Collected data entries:
--- START ---

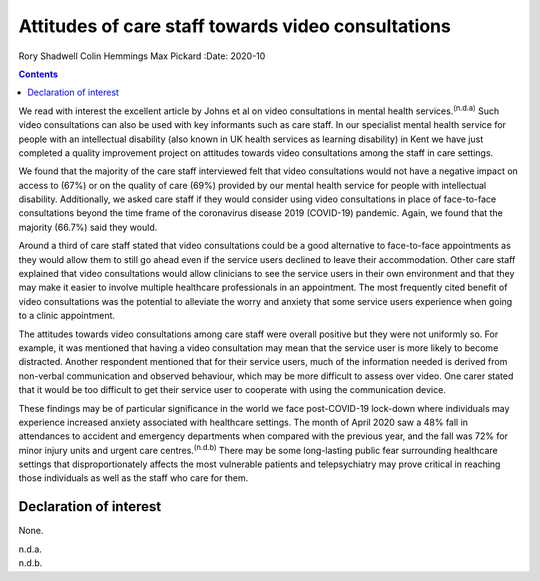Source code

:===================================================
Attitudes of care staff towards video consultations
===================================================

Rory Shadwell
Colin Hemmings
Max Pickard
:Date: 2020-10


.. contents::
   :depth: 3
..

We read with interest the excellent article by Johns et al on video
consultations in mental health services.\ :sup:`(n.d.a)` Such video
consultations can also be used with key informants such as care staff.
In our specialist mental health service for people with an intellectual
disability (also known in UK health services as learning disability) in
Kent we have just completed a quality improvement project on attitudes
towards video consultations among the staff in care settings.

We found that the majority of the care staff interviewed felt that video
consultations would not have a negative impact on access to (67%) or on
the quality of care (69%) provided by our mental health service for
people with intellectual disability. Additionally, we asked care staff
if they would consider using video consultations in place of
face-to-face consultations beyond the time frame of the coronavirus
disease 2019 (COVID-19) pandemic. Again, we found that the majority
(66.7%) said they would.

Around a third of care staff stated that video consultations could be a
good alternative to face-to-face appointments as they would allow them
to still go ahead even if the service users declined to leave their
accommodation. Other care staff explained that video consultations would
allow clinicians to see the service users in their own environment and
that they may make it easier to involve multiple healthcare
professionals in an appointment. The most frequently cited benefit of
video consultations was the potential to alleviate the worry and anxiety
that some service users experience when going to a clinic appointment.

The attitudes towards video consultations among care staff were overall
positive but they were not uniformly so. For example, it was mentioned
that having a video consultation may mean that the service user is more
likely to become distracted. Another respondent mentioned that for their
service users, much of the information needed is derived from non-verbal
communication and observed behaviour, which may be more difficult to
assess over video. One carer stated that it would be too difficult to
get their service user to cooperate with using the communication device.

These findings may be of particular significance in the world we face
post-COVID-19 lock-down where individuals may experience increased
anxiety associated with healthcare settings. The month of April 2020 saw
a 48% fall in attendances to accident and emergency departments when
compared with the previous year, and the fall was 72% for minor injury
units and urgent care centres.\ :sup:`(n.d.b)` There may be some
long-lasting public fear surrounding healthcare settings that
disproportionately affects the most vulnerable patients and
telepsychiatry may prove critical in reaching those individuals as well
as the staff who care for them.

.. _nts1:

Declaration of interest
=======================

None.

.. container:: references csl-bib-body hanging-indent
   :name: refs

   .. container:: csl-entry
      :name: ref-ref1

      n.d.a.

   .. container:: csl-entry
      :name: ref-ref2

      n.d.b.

--- END ---
--- START ---

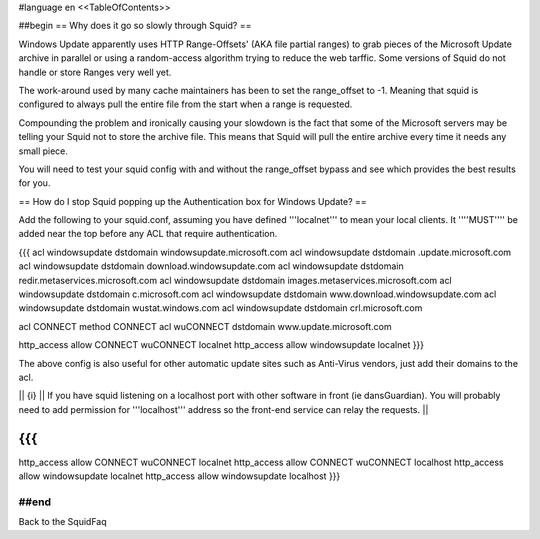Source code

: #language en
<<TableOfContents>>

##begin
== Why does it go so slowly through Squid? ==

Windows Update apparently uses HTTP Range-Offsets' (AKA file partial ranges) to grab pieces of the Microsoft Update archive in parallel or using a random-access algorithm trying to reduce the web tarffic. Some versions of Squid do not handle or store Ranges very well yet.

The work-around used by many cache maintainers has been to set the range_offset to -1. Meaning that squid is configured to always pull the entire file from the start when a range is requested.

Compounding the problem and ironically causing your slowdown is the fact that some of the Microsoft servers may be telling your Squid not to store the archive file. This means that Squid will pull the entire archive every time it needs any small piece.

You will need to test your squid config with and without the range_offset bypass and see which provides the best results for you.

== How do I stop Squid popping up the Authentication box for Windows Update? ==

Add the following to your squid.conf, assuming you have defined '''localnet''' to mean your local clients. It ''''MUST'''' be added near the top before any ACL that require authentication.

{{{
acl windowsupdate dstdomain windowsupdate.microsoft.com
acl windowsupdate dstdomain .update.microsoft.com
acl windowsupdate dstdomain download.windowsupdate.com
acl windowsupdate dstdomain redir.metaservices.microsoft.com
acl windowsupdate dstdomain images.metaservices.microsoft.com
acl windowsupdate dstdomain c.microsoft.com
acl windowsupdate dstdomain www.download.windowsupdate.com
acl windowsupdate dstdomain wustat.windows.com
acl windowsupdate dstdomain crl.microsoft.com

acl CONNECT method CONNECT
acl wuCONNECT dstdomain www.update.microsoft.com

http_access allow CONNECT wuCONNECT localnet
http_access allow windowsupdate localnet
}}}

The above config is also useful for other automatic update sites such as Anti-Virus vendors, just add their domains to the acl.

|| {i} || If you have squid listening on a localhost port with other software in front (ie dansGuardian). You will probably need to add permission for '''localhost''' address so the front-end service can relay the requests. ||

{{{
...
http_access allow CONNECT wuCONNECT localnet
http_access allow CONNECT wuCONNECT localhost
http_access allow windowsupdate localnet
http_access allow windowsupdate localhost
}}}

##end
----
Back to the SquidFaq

--- END ---

• What you should do:
If a line above contains the word "staff", list it.

• Result:
Attitudes of care staff towards video consultations
consultations can also be used with key informants such as care staff.
towards video consultations among the staff in care settings.
We found that the majority of the care staff interviewed felt that video
people with intellectual disability. Additionally, we asked care staff
Around a third of care staff stated that video consultations could be a
accommodation. Other care staff explained that video consultations would
The attitudes towards video consultations among care staff were overall
as the staff who care for them.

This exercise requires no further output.